At Kensington Nursery School, we are a true parent cooperative preschool, organized by a group of families with similar philosophies who work in conjunction with trained teachers to provide children with a quality preschool experience. The preschool is administered and maintained by the parents on a non-profit, non-sectarian basis. The parents assist the professional teachers in the classroom on a rotating basis and participate in the educational program of all the children. Each family shares in the business operation of the school, thus making it truly a cooperative venture. Parents, preschool children and their teachers all go to school to learn and grow together!
The Role of a Co-Op Parent
- You are staff. Your primary function is to be an aide to the teacher.
- Treat it like a job – be a team player. Be professional at all times.
- Get to know the children – learn about the different personalities, temperaments, behaviors and needs of the group.
- Bring your talents and skills to the class.
- Be proactive rather than reactive.
- Be aware of the routine and transitions.
- Look for opportunities to learn more about Early Childhood Education. Workshops, books, articles, speakers, etc.
How to think like a teacher, not a mom/dad
- The needs of the group vs. the individual.
- Momentum of the day.
- Group dynamics.
- Teaching independence and problem solving.
- Enriching their experience (may be messy).

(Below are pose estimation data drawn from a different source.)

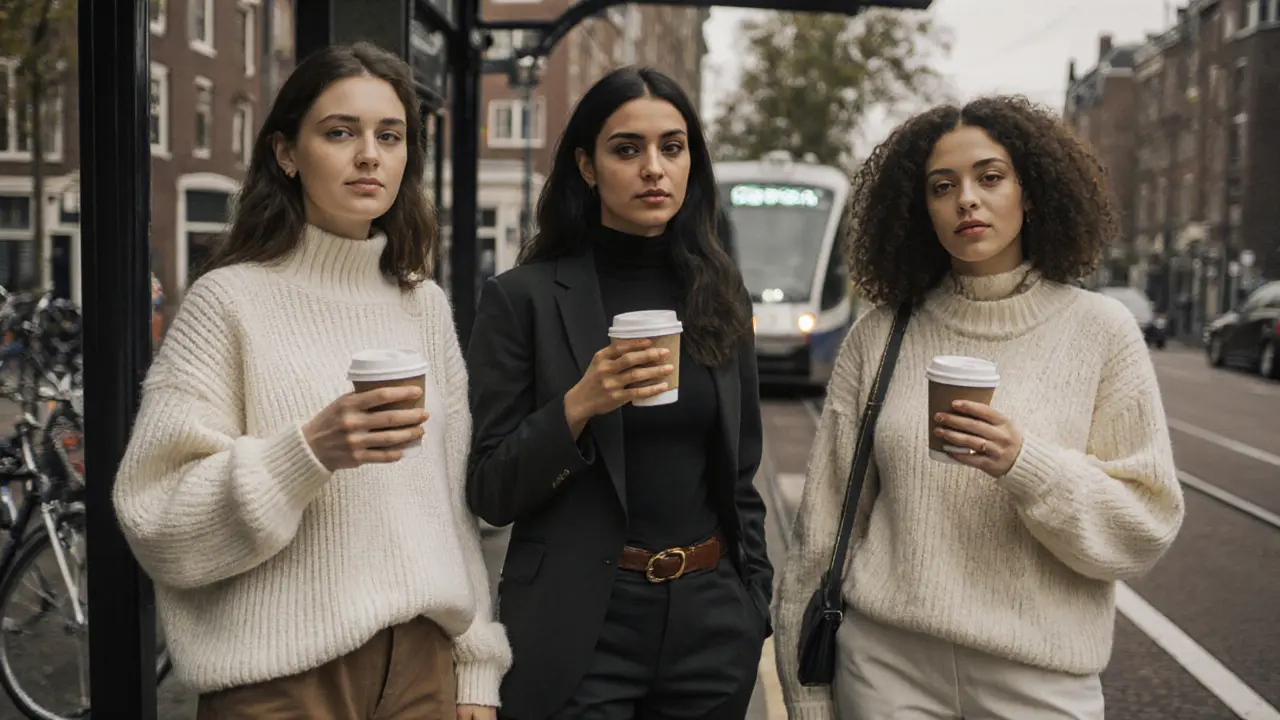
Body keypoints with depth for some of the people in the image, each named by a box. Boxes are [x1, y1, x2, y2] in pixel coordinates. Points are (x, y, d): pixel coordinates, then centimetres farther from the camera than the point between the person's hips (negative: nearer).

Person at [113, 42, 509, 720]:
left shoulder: (425, 306, 7)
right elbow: (156, 516, -10)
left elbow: (456, 500, 10)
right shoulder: (231, 299, -7)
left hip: (422, 662, 4)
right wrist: (310, 452, -23)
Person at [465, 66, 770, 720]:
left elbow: (739, 478, 13)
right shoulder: (523, 298, -7)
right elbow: (488, 494, -8)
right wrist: (578, 406, -22)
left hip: (711, 620, 4)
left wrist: (756, 602, 9)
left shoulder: (722, 299, 6)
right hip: (579, 628, -4)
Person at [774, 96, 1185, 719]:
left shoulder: (1100, 331, -3)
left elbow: (1146, 526, -4)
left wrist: (1025, 465, -20)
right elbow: (824, 523, 3)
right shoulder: (879, 338, 0)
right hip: (884, 663, 1)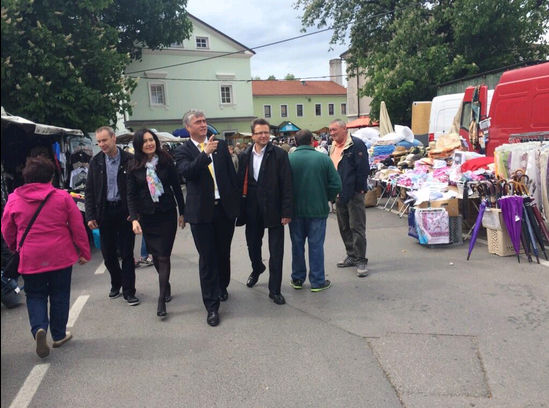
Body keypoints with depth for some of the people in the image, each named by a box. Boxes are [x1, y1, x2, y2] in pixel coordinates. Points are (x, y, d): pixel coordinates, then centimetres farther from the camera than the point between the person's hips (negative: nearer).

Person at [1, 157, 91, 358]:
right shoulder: (62, 197, -5)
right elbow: (78, 227, -4)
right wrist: (84, 252, 6)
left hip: (30, 258, 1)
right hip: (60, 256, -1)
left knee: (35, 296, 15)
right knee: (59, 295, 14)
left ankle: (38, 328, -8)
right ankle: (59, 335, 23)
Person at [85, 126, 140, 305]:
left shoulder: (129, 160, -6)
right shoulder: (96, 161, 2)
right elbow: (89, 191, 4)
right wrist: (90, 216, -3)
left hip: (125, 211, -3)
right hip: (105, 212, 3)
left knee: (127, 253, 3)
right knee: (108, 253, 11)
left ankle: (128, 290, 14)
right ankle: (116, 283, 33)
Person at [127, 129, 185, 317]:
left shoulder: (166, 162, -3)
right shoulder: (134, 167, 0)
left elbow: (176, 188, 1)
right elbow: (131, 195, -1)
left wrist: (182, 212, 3)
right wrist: (134, 218, -12)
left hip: (167, 214, -2)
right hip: (147, 217, 2)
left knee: (164, 255, -4)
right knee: (155, 254, 11)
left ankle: (161, 299, -1)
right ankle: (166, 286, 34)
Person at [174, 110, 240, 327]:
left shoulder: (221, 145, 7)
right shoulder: (183, 151, -1)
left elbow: (232, 173, 9)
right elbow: (187, 172, -20)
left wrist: (237, 199, 6)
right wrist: (205, 153, -27)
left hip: (225, 208, 3)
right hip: (202, 211, -3)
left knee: (223, 253, 17)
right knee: (207, 259, 1)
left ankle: (222, 287, 42)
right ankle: (212, 306, 9)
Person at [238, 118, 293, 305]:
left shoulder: (279, 154, -8)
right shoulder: (245, 156, 4)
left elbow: (286, 185, -11)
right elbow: (241, 182, 5)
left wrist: (286, 211, -15)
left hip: (274, 209, -4)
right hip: (252, 209, 4)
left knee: (276, 251, 2)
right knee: (252, 245, 20)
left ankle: (275, 289, 14)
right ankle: (257, 269, 51)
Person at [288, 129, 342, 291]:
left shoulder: (288, 159, -7)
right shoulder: (323, 158, -8)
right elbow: (336, 184, -9)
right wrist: (327, 198, 8)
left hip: (295, 209, 1)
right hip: (317, 209, -1)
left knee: (297, 245, 13)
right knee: (316, 245, 7)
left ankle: (297, 279, 24)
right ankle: (317, 281, 14)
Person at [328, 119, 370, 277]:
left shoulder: (356, 144, -10)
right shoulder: (333, 147, 14)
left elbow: (363, 168, -15)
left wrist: (358, 188, -15)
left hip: (354, 193, -8)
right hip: (339, 194, 8)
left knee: (357, 227, -5)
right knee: (344, 227, 14)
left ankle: (361, 260, 3)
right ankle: (352, 256, 26)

- Teaching respectfulness to others.
- Balancing developmental needs throughout the day.
- Preventing behaviors through proactive measures (thinking ahead).
- Know all the children, not just your own.
- Supporting social skills in school group situations.
- Begin using the skills that you’ve learned from the teacher(s).
- Re-direct: if you see things starting to become tense or escalated, step in to help. Ask questions that can help them understand what is going on or how the other person might be feeling.
- Describe behaviors – use descriptive words to give children the full picture on what just took place. Help them to understand the situation; avoid negative labels and finger pointing at who is at fault.
- Describe feelings – again, use words to describe how they might feel by what just took place. Encourage children to describe how they felt. Give children words to use with each other rather than hurting their bodies.
- Remove children from frustrating situations. Sometimes it helps to break the focus on the frustration if you move them to another part of the room.
- Quiet time sometimes helps to calm down feelings, even a short walk or reading a book.
- Try to help the children work through feelings with each other (model words). If a child is really angry, come back later (this takes time but it is worth it).
- Try to be positive and upbeat. Use positive statements rather than negative.
- Remember that most behaviors are normal developmental milestones. Children making mistakes or wrong choices are opportunities to help them learn how to make corrections or better choices in the future.
- Let the teacher handle your own child if you aren’t feeling successful or equipped – step out if a situation escalates.
Each KNS family is required to do the following:
- Co-op in their child's class several times per month.
- Do an assigned job.
- Twelve volunteer hours (fundraising, maintenance, or a combination).
- Attend two mandatory membership meetings per year
- Otherwise help out in the general spirit of a cooperative.